How do you develop biome catalogues?
TG: We start with sequencing data from metagenomic samples of an environment, such as the soil around corn roots, known as the maize rhizosphere, or with genomes that have already been generated from that environment. In the case of raw metagenomic data, we assemble the sequences and generate MAGs.
We process the genomes using a pipeline that performs quality control, clusters the genomes at the species level, selects the best genome as the species representative, and annotates it with functional information about the genes and proteins.
We also gather all proteins and all genes into biome-specific protein and gene catalogues. For each genome in the catalogue, we provide extensive metadata, such as the sample the sequences were taken from, the geographic location, and the quality of the assembly.
How do you update the catalogues to include the latest information?
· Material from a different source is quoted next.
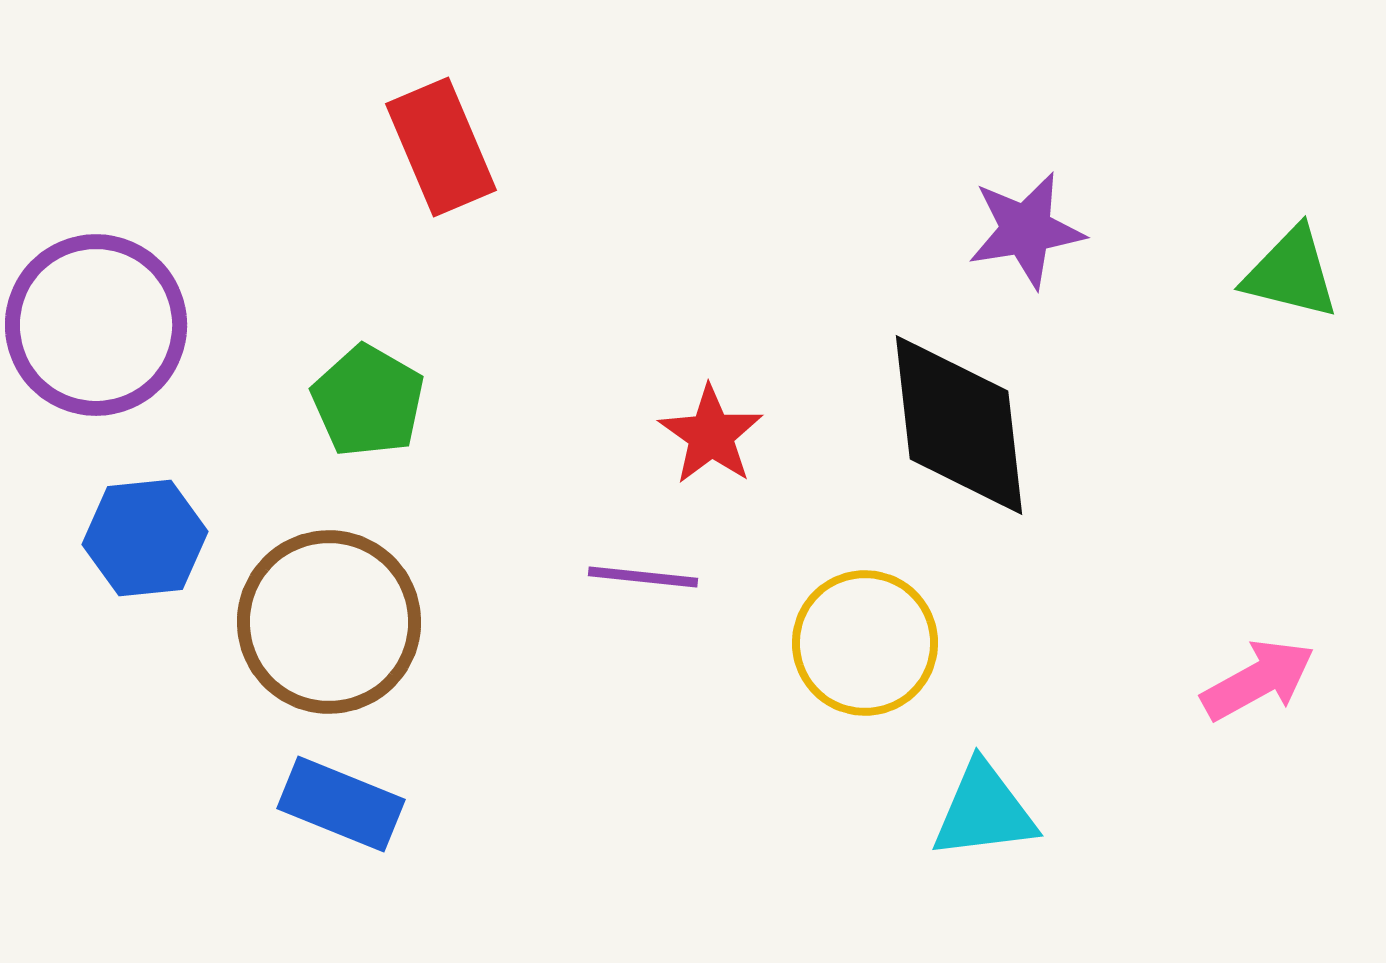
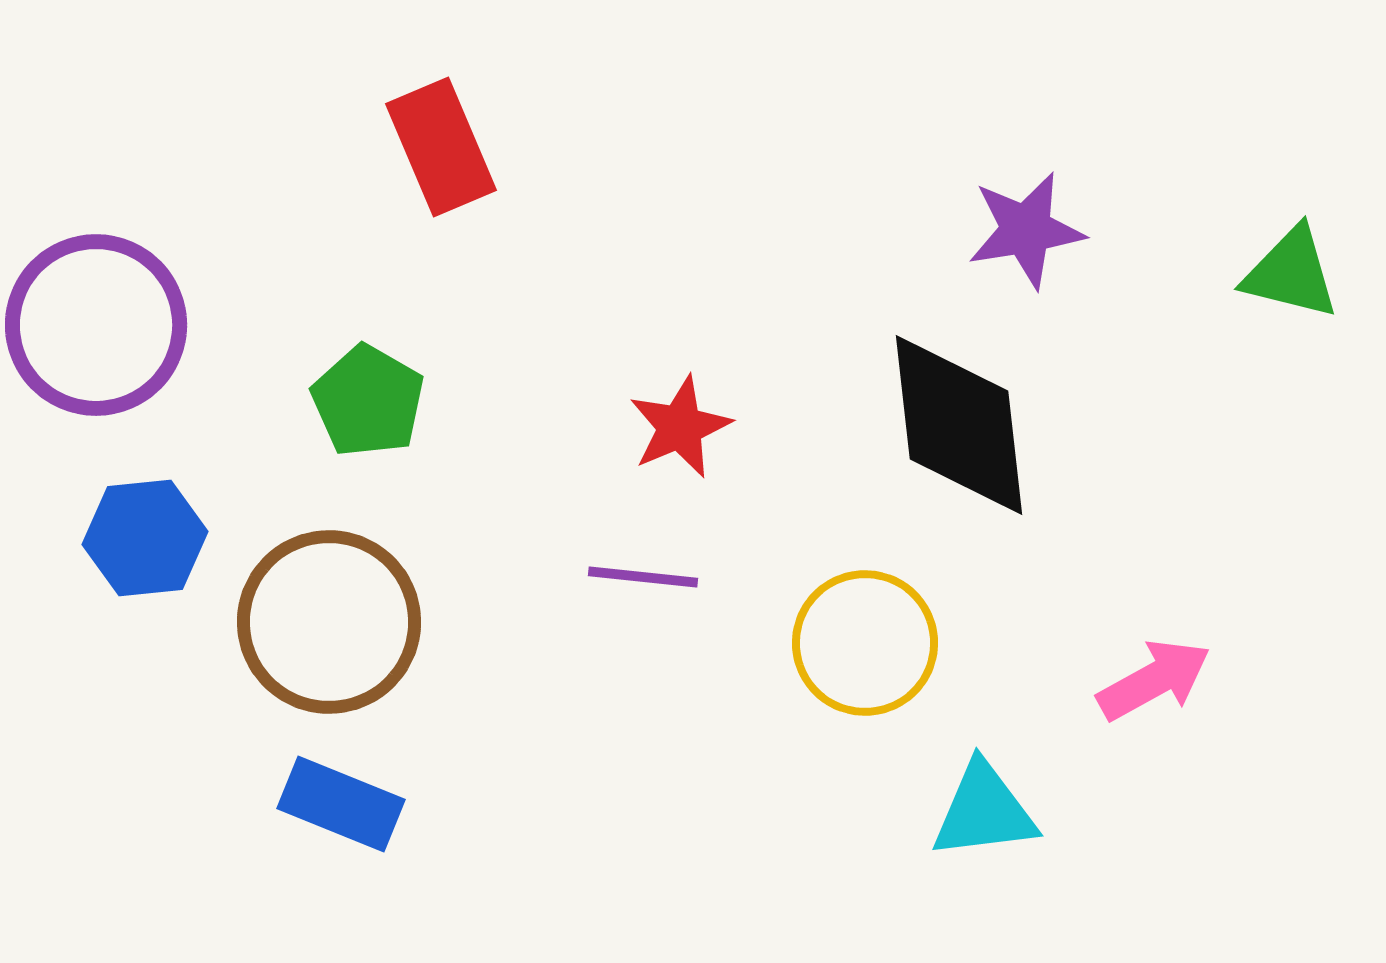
red star: moved 31 px left, 8 px up; rotated 14 degrees clockwise
pink arrow: moved 104 px left
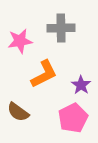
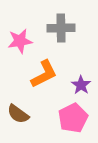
brown semicircle: moved 2 px down
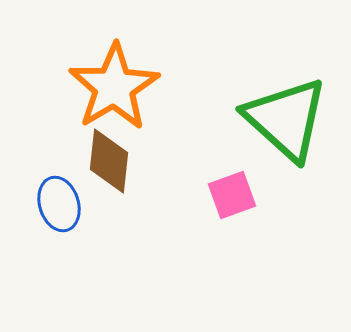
TG: We have a workflow for adding or updating genomes as new data becomes available. Over time, the biome catalogues will continue to grow as scientists generate more complete genomes, helping us build an ever clearer map of the microbial life in environments that matter to science and society.
Through our biome catalogues, the 'microscopic cities' beneath our feet and within our bodies start to take shape. With each new catalogue, we move closer to understanding the microbes and the remarkable environments they create. This isn't just science for curiosity's sake, it's also essential for understanding and treating disease and developing sustainable products and services.